5. The element according to claim 3, characterised in that the post (4) is made of a material comprising polymer-matrix composite fibre and the duct (5) consists of soft material.

6. The element according to claim 3, characterised in that the post (4) is made of a material comprising pretensioned polymer-matrix composite fibre and the duct (5) consists of soft material.

7. The element according to claim 3, characterised in that the duct (5) consists of a cylindrical portion of soft material, made at the neutral bending axis of the post (4).

8. The element according to claim 1, characterised in that at least part of the post (4) is made of pretensioned carbon fibres.

9. The element according to claim 1, characterised in that at least part of the post (4) is made of pretensioned boron fibres.

10. The element according to claim 1, characterised in that at least part of the post (4) is made of pretensioned aramidic fibres.

11. The element according to claim 1, characterised in that at least part of the post (4) is made of pretensioned ceramic fibres.

12. The element according to claim 1, characterised in that at least part of the post (4) is made of pretensioned quartz fibres.

13. The element according to claim 1, characterised in that at least part of the post (4) is made of pretensioned whisker fibres.

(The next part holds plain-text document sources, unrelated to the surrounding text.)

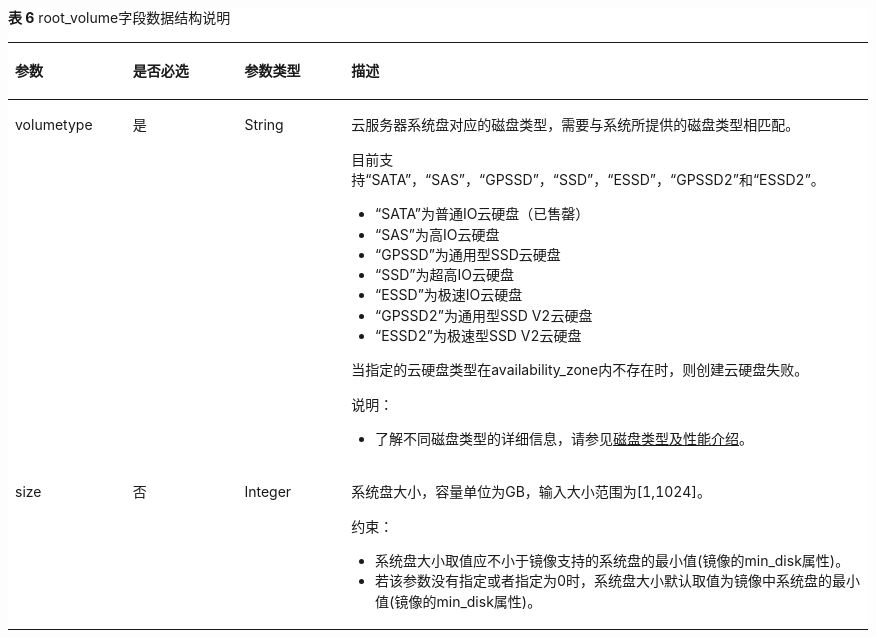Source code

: **表 6**  root\_volume字段数据结构说明

<a name="table53188122"></a>
<table><thead align="left"><tr id="row56379492"><th class="cellrowborder" valign="top" width="13.69%" id="mcps1.2.5.1.1"><p id="p748555484218"><a name="p748555484218"></a><a name="p748555484218"></a>参数</p>
</th>
<th class="cellrowborder" valign="top" width="12.989999999999998%" id="mcps1.2.5.1.2"><p id="p1948517542420"><a name="p1948517542420"></a><a name="p1948517542420"></a>是否必选</p>
</th>
<th class="cellrowborder" valign="top" width="12.42%" id="mcps1.2.5.1.3"><p id="p55012544426"><a name="p55012544426"></a><a name="p55012544426"></a>参数类型</p>
</th>
<th class="cellrowborder" valign="top" width="60.9%" id="mcps1.2.5.1.4"><p id="p1451675411422"><a name="p1451675411422"></a><a name="p1451675411422"></a>描述</p>
</th>
</tr>
</thead>
<tbody><tr id="row3514615"><td class="cellrowborder" valign="top" width="13.69%" headers="mcps1.2.5.1.1 "><p id="p16248438"><a name="p16248438"></a><a name="p16248438"></a>volumetype</p>
</td>
<td class="cellrowborder" valign="top" width="12.989999999999998%" headers="mcps1.2.5.1.2 "><p id="p41055134"><a name="p41055134"></a><a name="p41055134"></a>是</p>
</td>
<td class="cellrowborder" valign="top" width="12.42%" headers="mcps1.2.5.1.3 "><p id="p37131542"><a name="p37131542"></a><a name="p37131542"></a>String</p>
</td>
<td class="cellrowborder" valign="top" width="60.9%" headers="mcps1.2.5.1.4 "><p id="p54864902"><a name="p54864902"></a><a name="p54864902"></a><span id="text9318163212218"><a name="text9318163212218"></a><a name="text9318163212218"></a>云服务器</span>系统盘对应的磁盘类型，需要与系统所提供的磁盘类型相匹配。</p>
<div class="p" id="p147871251104619"><a name="p147871251104619"></a><a name="p147871251104619"></a>目前支持“SATA”，“SAS”，“GPSSD”，“SSD”，“ESSD”，“GPSSD2”和“ESSD2”。<a name="ul132811610112215"></a><a name="ul132811610112215"></a><ul id="ul132811610112215"><li>“SATA”为普通IO云硬盘（已售罄）</li><li>“SAS”为高IO云硬盘</li><li>“GPSSD”为通用型SSD云硬盘</li><li>“SSD”为超高IO云硬盘</li><li>“ESSD”为极速IO云硬盘</li><li>“GPSSD2”为通用型SSD V2云硬盘</li><li>“ESSD2”为极速型SSD V2云硬盘</li></ul>
</div>
<p id="zh-cn_topic_0044524833_p62741351184614"><a name="zh-cn_topic_0044524833_p62741351184614"></a><a name="zh-cn_topic_0044524833_p62741351184614"></a>当指定的云硬盘类型在availability_zone内不存在时，则创建云硬盘失败。</p>
<div class="note" id="zh-cn_topic_0044524833_note21808274104217"><a name="zh-cn_topic_0044524833_note21808274104217"></a><a name="zh-cn_topic_0044524833_note21808274104217"></a><span class="notetitle"> 说明： </span><div class="notebody"><a name="zh-cn_topic_0044524833_ul5307015718498"></a><a name="zh-cn_topic_0044524833_ul5307015718498"></a><ul id="zh-cn_topic_0044524833_ul5307015718498"><li>了解不同磁盘类型的详细信息，请参见<a href="https://support.huaweicloud.com/productdesc-evs/zh-cn_topic_0044524691.html" target="_blank" rel="noopener noreferrer">磁盘类型及性能介绍</a>。</li></ul>
</div></div>
</td>
</tr>
<tr id="row60160519142638"><td class="cellrowborder" valign="top" width="13.69%" headers="mcps1.2.5.1.1 "><p id="p11049419142649"><a name="p11049419142649"></a><a name="p11049419142649"></a>size</p>
</td>
<td class="cellrowborder" valign="top" width="12.989999999999998%" headers="mcps1.2.5.1.2 "><p id="p22587748142649"><a name="p22587748142649"></a><a name="p22587748142649"></a>否</p>
</td>
<td class="cellrowborder" valign="top" width="12.42%" headers="mcps1.2.5.1.3 "><p id="p17668334142649"><a name="p17668334142649"></a><a name="p17668334142649"></a>Integer</p>
</td>
<td class="cellrowborder" valign="top" width="60.9%" headers="mcps1.2.5.1.4 "><p id="p21848977142649"><a name="p21848977142649"></a><a name="p21848977142649"></a>系统盘大小，容量单位为GB，输入大小范围为[1,1024]。</p>
<p id="p9898211364"><a name="p9898211364"></a><a name="p9898211364"></a>约束：</p>
<a name="ul13190271969"></a><a name="ul13190271969"></a><ul id="ul13190271969"><li>系统盘大小取值应不小于镜像支持的系统盘的最小值(镜像的min_disk属性)。</li><li>若该参数没有指定或者指定为0时，系统盘大小默认取值为镜像中系统盘的最小值(镜像的min_disk属性)。</li></ul>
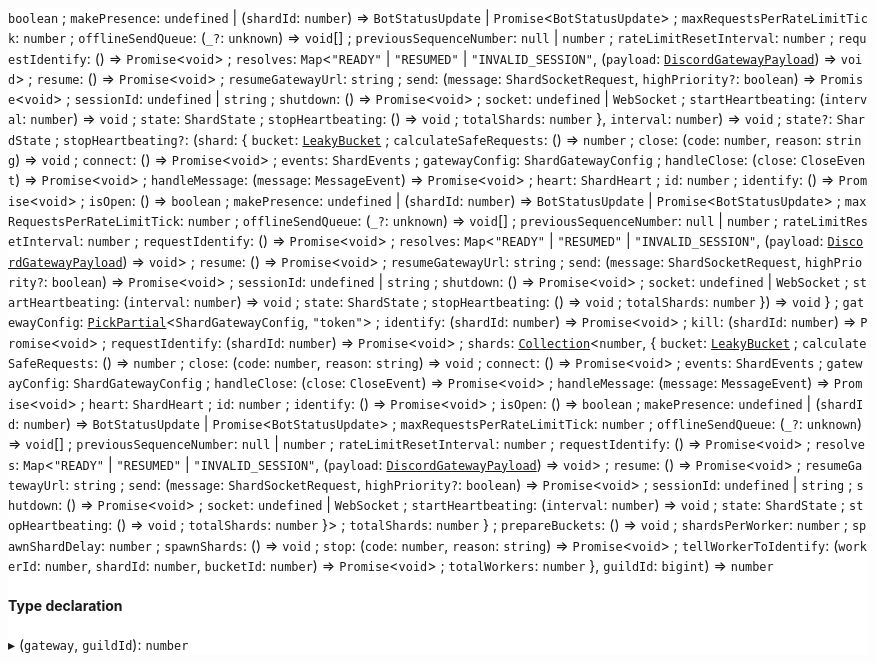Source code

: `boolean` ; `makePresence`: `undefined` \| (`shardId`: `number`) => `BotStatusUpdate` \| `Promise`<`BotStatusUpdate`\> ; `maxRequestsPerRateLimitTick`: `number` ; `offlineSendQueue`: (`_?`: `unknown`) => `void`[] ; `previousSequenceNumber`: `null` \| `number` ; `rateLimitResetInterval`: `number` ; `requestIdentify`: () => `Promise`<`void`\> ; `resolves`: `Map`<`"READY"` \| `"RESUMED"` \| `"INVALID_SESSION"`, (`payload`: [`DiscordGatewayPayload`](discordeno_bot.DiscordGatewayPayload.md)) => `void`\> ; `resume`: () => `Promise`<`void`\> ; `resumeGatewayUrl`: `string` ; `send`: (`message`: `ShardSocketRequest`, `highPriority?`: `boolean`) => `Promise`<`void`\> ; `sessionId`: `undefined` \| `string` ; `shutdown`: () => `Promise`<`void`\> ; `socket`: `undefined` \| `WebSocket` ; `startHeartbeating`: (`interval`: `number`) => `void` ; `state`: `ShardState` ; `stopHeartbeating`: () => `void` ; `totalShards`: `number` }, `interval`: `number`) => `void` ; `state?`: `ShardState` ; `stopHeartbeating?`: (`shard`: { `bucket`: [`LeakyBucket`](discordeno_bot.LeakyBucket.md) ; `calculateSafeRequests`: () => `number` ; `close`: (`code`: `number`, `reason`: `string`) => `void` ; `connect`: () => `Promise`<`void`\> ; `events`: `ShardEvents` ; `gatewayConfig`: `ShardGatewayConfig` ; `handleClose`: (`close`: `CloseEvent`) => `Promise`<`void`\> ; `handleMessage`: (`message`: `MessageEvent`) => `Promise`<`void`\> ; `heart`: `ShardHeart` ; `id`: `number` ; `identify`: () => `Promise`<`void`\> ; `isOpen`: () => `boolean` ; `makePresence`: `undefined` \| (`shardId`: `number`) => `BotStatusUpdate` \| `Promise`<`BotStatusUpdate`\> ; `maxRequestsPerRateLimitTick`: `number` ; `offlineSendQueue`: (`_?`: `unknown`) => `void`[] ; `previousSequenceNumber`: `null` \| `number` ; `rateLimitResetInterval`: `number` ; `requestIdentify`: () => `Promise`<`void`\> ; `resolves`: `Map`<`"READY"` \| `"RESUMED"` \| `"INVALID_SESSION"`, (`payload`: [`DiscordGatewayPayload`](discordeno_bot.DiscordGatewayPayload.md)) => `void`\> ; `resume`: () => `Promise`<`void`\> ; `resumeGatewayUrl`: `string` ; `send`: (`message`: `ShardSocketRequest`, `highPriority?`: `boolean`) => `Promise`<`void`\> ; `sessionId`: `undefined` \| `string` ; `shutdown`: () => `Promise`<`void`\> ; `socket`: `undefined` \| `WebSocket` ; `startHeartbeating`: (`interval`: `number`) => `void` ; `state`: `ShardState` ; `stopHeartbeating`: () => `void` ; `totalShards`: `number` }) => `void` } ; `gatewayConfig`: [`PickPartial`](../modules/discordeno_bot.md#pickpartial)<`ShardGatewayConfig`, `"token"`\> ; `identify`: (`shardId`: `number`) => `Promise`<`void`\> ; `kill`: (`shardId`: `number`) => `Promise`<`void`\> ; `requestIdentify`: (`shardId`: `number`) => `Promise`<`void`\> ; `shards`: [`Collection`](../classes/discordeno_bot.Collection.md)<`number`, { `bucket`: [`LeakyBucket`](discordeno_bot.LeakyBucket.md) ; `calculateSafeRequests`: () => `number` ; `close`: (`code`: `number`, `reason`: `string`) => `void` ; `connect`: () => `Promise`<`void`\> ; `events`: `ShardEvents` ; `gatewayConfig`: `ShardGatewayConfig` ; `handleClose`: (`close`: `CloseEvent`) => `Promise`<`void`\> ; `handleMessage`: (`message`: `MessageEvent`) => `Promise`<`void`\> ; `heart`: `ShardHeart` ; `id`: `number` ; `identify`: () => `Promise`<`void`\> ; `isOpen`: () => `boolean` ; `makePresence`: `undefined` \| (`shardId`: `number`) => `BotStatusUpdate` \| `Promise`<`BotStatusUpdate`\> ; `maxRequestsPerRateLimitTick`: `number` ; `offlineSendQueue`: (`_?`: `unknown`) => `void`[] ; `previousSequenceNumber`: `null` \| `number` ; `rateLimitResetInterval`: `number` ; `requestIdentify`: () => `Promise`<`void`\> ; `resolves`: `Map`<`"READY"` \| `"RESUMED"` \| `"INVALID_SESSION"`, (`payload`: [`DiscordGatewayPayload`](discordeno_bot.DiscordGatewayPayload.md)) => `void`\> ; `resume`: () => `Promise`<`void`\> ; `resumeGatewayUrl`: `string` ; `send`: (`message`: `ShardSocketRequest`, `highPriority?`: `boolean`) => `Promise`<`void`\> ; `sessionId`: `undefined` \| `string` ; `shutdown`: () => `Promise`<`void`\> ; `socket`: `undefined` \| `WebSocket` ; `startHeartbeating`: (`interval`: `number`) => `void` ; `state`: `ShardState` ; `stopHeartbeating`: () => `void` ; `totalShards`: `number` }\> ; `totalShards`: `number` } ; `prepareBuckets`: () => `void` ; `shardsPerWorker`: `number` ; `spawnShardDelay`: `number` ; `spawnShards`: () => `void` ; `stop`: (`code`: `number`, `reason`: `string`) => `Promise`<`void`\> ; `tellWorkerToIdentify`: (`workerId`: `number`, `shardId`: `number`, `bucketId`: `number`) => `Promise`<`void`\> ; `totalWorkers`: `number` }, `guildId`: `bigint`) => `number`

#### Type declaration

▸ (`gateway`, `guildId`): `number`
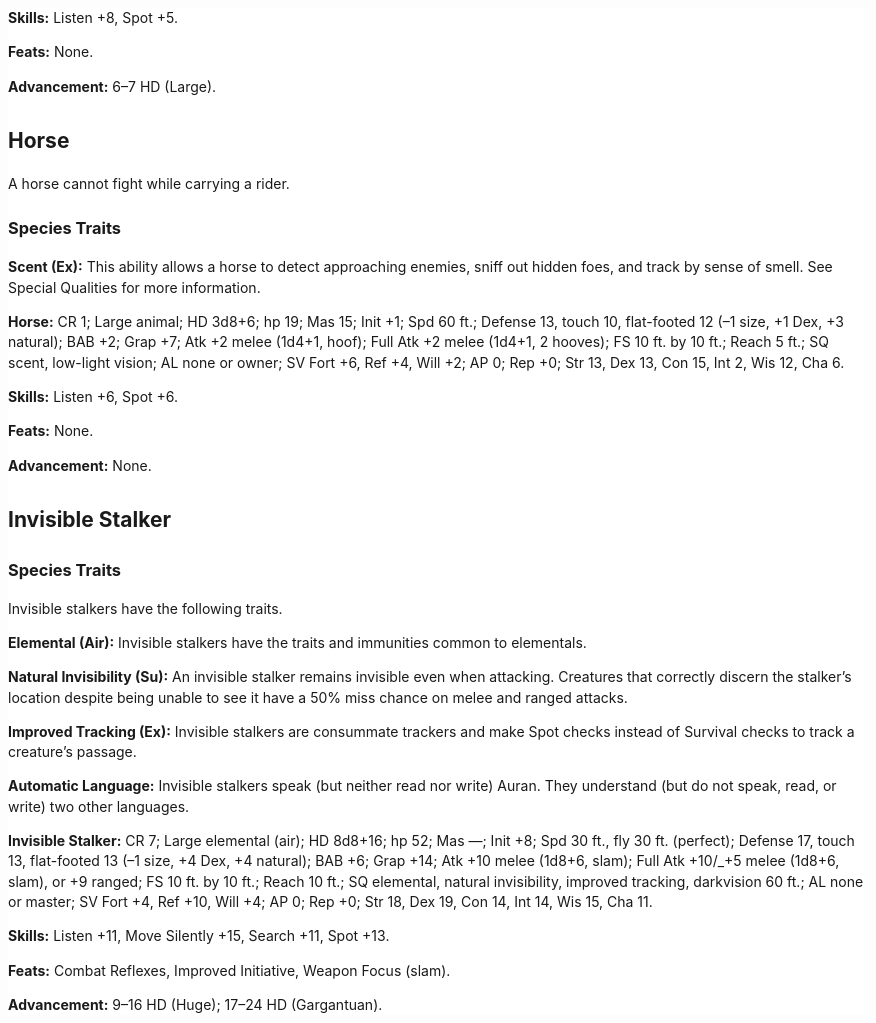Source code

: **Skills:** Listen +8, Spot +5.

**Feats:** None.

**Advancement:** 6–7 HD (Large).

## Horse

A horse cannot fight while carrying a rider.

### Species Traits

**Scent (Ex):** This ability allows a horse to detect approaching enemies, sniff out hidden foes, and track by sense of smell. See Special Qualities for more information.

**Horse:** CR 1; Large animal; HD 3d8+6; hp 19; Mas 15; Init +1; Spd 60 ft.; Defense 13, touch 10, flat-footed 12 (–1 size, +1 Dex, +3 natural); BAB +2; Grap +7; Atk +2 melee (1d4+1, hoof); Full Atk +2 melee (1d4+1, 2 hooves); FS 10 ft. by 10 ft.; Reach 5 ft.; SQ scent, low-light vision; AL none or owner; SV Fort +6, Ref +4, Will +2; AP 0; Rep +0; Str 13, Dex 13, Con 15, Int 2, Wis 12, Cha 6.

**Skills:** Listen +6, Spot +6.

**Feats:** None.

**Advancement:** None.

## Invisible Stalker

### Species Traits

Invisible stalkers have the following traits.

**Elemental (Air):** Invisible stalkers have the traits and immunities common to elementals.

**Natural Invisibility (Su):** An invisible stalker remains invisible even when attacking. Creatures that correctly discern the stalker’s location despite being unable to see it have a 50% miss chance on melee and ranged attacks.

**Improved Tracking (Ex):** Invisible stalkers are consummate trackers and make Spot checks instead of Survival checks to track a creature’s passage.

**Automatic Language:** Invisible stalkers speak (but neither read nor write) Auran. They understand (but do not speak, read, or write) two other languages.

**Invisible Stalker:** CR 7; Large elemental (air); HD 8d8+16; hp 52; Mas —; Init +8; Spd 30 ft., fly 30 ft. (perfect); Defense 17, touch 13, flat-footed 13 (–1 size, +4 Dex, +4 natural); BAB +6; Grap +14; Atk +10 melee (1d8+6, slam); Full Atk +10/\_+5 melee (1d8+6, slam), or +9 ranged; FS 10 ft. by 10 ft.; Reach 10 ft.; SQ elemental, natural invisibility, improved tracking, darkvision 60 ft.; AL none or master; SV Fort +4, Ref +10, Will +4; AP 0; Rep +0; Str 18, Dex 19, Con 14, Int 14, Wis 15, Cha 11.

**Skills:** Listen +11, Move Silently +15, Search +11, Spot +13.

**Feats:** Combat Reflexes, Improved Initiative, Weapon Focus (slam).

**Advancement:** 9–16 HD (Huge); 17–24 HD (Gargantuan).

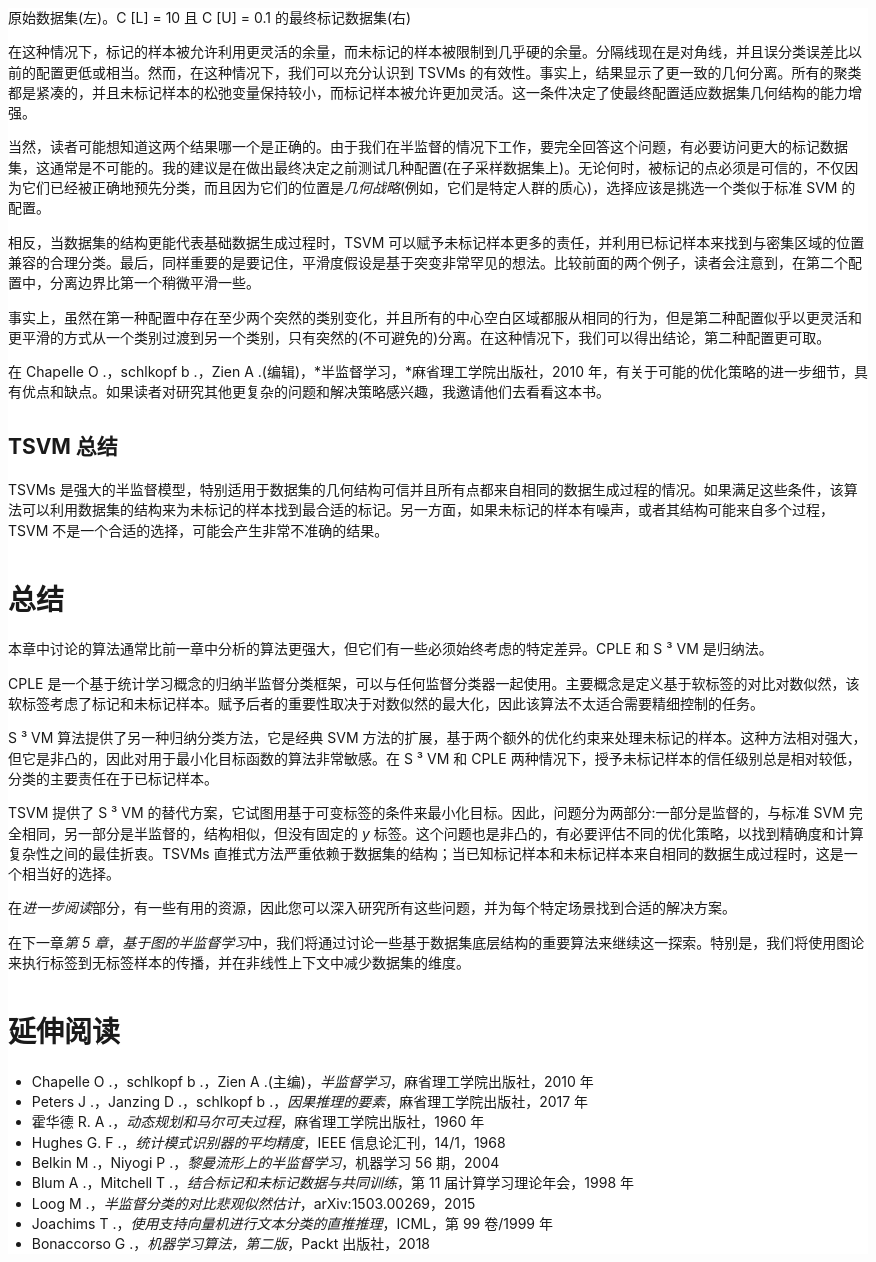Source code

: 原始数据集(左)。C [L] = 10 且 C [U] = 0.1 的最终标记数据集(右)

在这种情况下，标记的样本被允许利用更灵活的余量，而未标记的样本被限制到几乎硬的余量。分隔线现在是对角线，并且误分类误差比以前的配置更低或相当。然而，在这种情况下，我们可以充分认识到 TSVMs 的有效性。事实上，结果显示了更一致的几何分离。所有的聚类都是紧凑的，并且未标记样本的松弛变量保持较小，而标记样本被允许更加灵活。这一条件决定了使最终配置适应数据集几何结构的能力增强。

当然，读者可能想知道这两个结果哪一个是正确的。由于我们在半监督的情况下工作，要完全回答这个问题，有必要访问更大的标记数据集，这通常是不可能的。我的建议是在做出最终决定之前测试几种配置(在子采样数据集上)。无论何时，被标记的点必须是可信的，不仅因为它们已经被正确地预先分类，而且因为它们的位置是*几何战略*(例如，它们是特定人群的质心)，选择应该是挑选一个类似于标准 SVM 的配置。

相反，当数据集的结构更能代表基础数据生成过程时，TSVM 可以赋予未标记样本更多的责任，并利用已标记样本来找到与密集区域的位置兼容的合理分类。最后，同样重要的是要记住，平滑度假设是基于突变非常罕见的想法。比较前面的两个例子，读者会注意到，在第二个配置中，分离边界比第一个稍微平滑一些。

事实上，虽然在第一种配置中存在至少两个突然的类别变化，并且所有的中心空白区域都服从相同的行为，但是第二种配置似乎以更灵活和更平滑的方式从一个类别过渡到另一个类别，只有突然的(不可避免的)分离。在这种情况下，我们可以得出结论，第二种配置更可取。

在 Chapelle O .，schlkopf b .，Zien A .(编辑)，*半监督学习，*麻省理工学院出版社，2010 年，有关于可能的优化策略的进一步细节，具有优点和缺点。如果读者对研究其他更复杂的问题和解决策略感兴趣，我邀请他们去看看这本书。

## TSVM 总结

TSVMs 是强大的半监督模型，特别适用于数据集的几何结构可信并且所有点都来自相同的数据生成过程的情况。如果满足这些条件，该算法可以利用数据集的结构来为未标记的样本找到最合适的标记。另一方面，如果未标记的样本有噪声，或者其结构可能来自多个过程，TSVM 不是一个合适的选择，可能会产生非常不准确的结果。

# 总结

本章中讨论的算法通常比前一章中分析的算法更强大，但它们有一些必须始终考虑的特定差异。CPLE 和 S ³ VM 是归纳法。

CPLE 是一个基于统计学习概念的归纳半监督分类框架，可以与任何监督分类器一起使用。主要概念是定义基于软标签的对比对数似然，该软标签考虑了标记和未标记样本。赋予后者的重要性取决于对数似然的最大化，因此该算法不太适合需要精细控制的任务。

S ³ VM 算法提供了另一种归纳分类方法，它是经典 SVM 方法的扩展，基于两个额外的优化约束来处理未标记的样本。这种方法相对强大，但它是非凸的，因此对用于最小化目标函数的算法非常敏感。在 S ³ VM 和 CPLE 两种情况下，授予未标记样本的信任级别总是相对较低，分类的主要责任在于已标记样本。

TSVM 提供了 S ³ VM 的替代方案，它试图用基于可变标签的条件来最小化目标。因此，问题分为两部分:一部分是监督的，与标准 SVM 完全相同，另一部分是半监督的，结构相似，但没有固定的 *y* 标签。这个问题也是非凸的，有必要评估不同的优化策略，以找到精确度和计算复杂性之间的最佳折衷。TSVMs 直推式方法严重依赖于数据集的结构；当已知标记样本和未标记样本来自相同的数据生成过程时，这是一个相当好的选择。

在*进一步阅读*部分，有一些有用的资源，因此您可以深入研究所有这些问题，并为每个特定场景找到合适的解决方案。

在下一章*第 5 章*，*基于图的半监督学习*中，我们将通过讨论一些基于数据集底层结构的重要算法来继续这一探索。特别是，我们将使用图论来执行标签到无标签样本的传播，并在非线性上下文中减少数据集的维度。

# 延伸阅读

*   Chapelle O .，schlkopf b .，Zien A .(主编)，*半监督学习*，麻省理工学院出版社，2010 年
*   Peters J .，Janzing D .，schlkopf b .，*因果推理的要素*，麻省理工学院出版社，2017 年
*   霍华德 R. A .，*动态规划和马尔可夫过程*，麻省理工学院出版社，1960 年
*   Hughes G. F .，*统计模式识别器的平均精度*，IEEE 信息论汇刊，14/1，1968
*   Belkin M .，Niyogi P .，*黎曼流形上的半监督学习*，机器学习 56 期，2004
*   Blum A .，Mitchell T .，*结合标记和未标记数据与共同训练*，第 11 届计算学习理论年会，1998 年
*   Loog M .，*半监督分类的对比悲观似然估计*，arXiv:1503.00269，2015
*   Joachims T .，*使用支持向量机进行文本分类的直推推理*，ICML，第 99 卷/1999 年
*   Bonaccorso G .，*机器学习算法，第二版*，Packt 出版社，2018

14. The element according to claim 1, characterised in that at least part of the post (4) is made of pretensioned silica fibres.

15. The element according to claim 1, characterised in that at least part of the post (4) is made of pretensioned metal fibres.

16. The element according to claim 1, characterised in that at least part of the post (4) is made of pretensioned glass fibres.

17. The element according to claim 3, characterised in that the duct (5) consists of a cylindrical portion of material which is heat-resistant, radiopaque and inert and which is softer than the material used to make the rest of the post (4).

18. The element according to claim 17, characterised in that the cylindrical portion (5) consists of material which is a compressed powder.

19. The element according to claim 17, characterised in that the cylindrical portion (5) consists of a sintered powdered material.

20. The element according to claim 17, characterised in that the cylindrical portion (5) consists of a polymeric material formed by monofilaments.

21. The element according to claim 17, characterised in that the cylindrical portion (5) consists of a polymeric material in a solid paste.

22. The element according to claim 17, characterised in that the cylindrical portion (5) consists of a rubber material.

23. The element according to claim 17, characterised in that the cylindrical portion (5) consists of a transparent rubber material.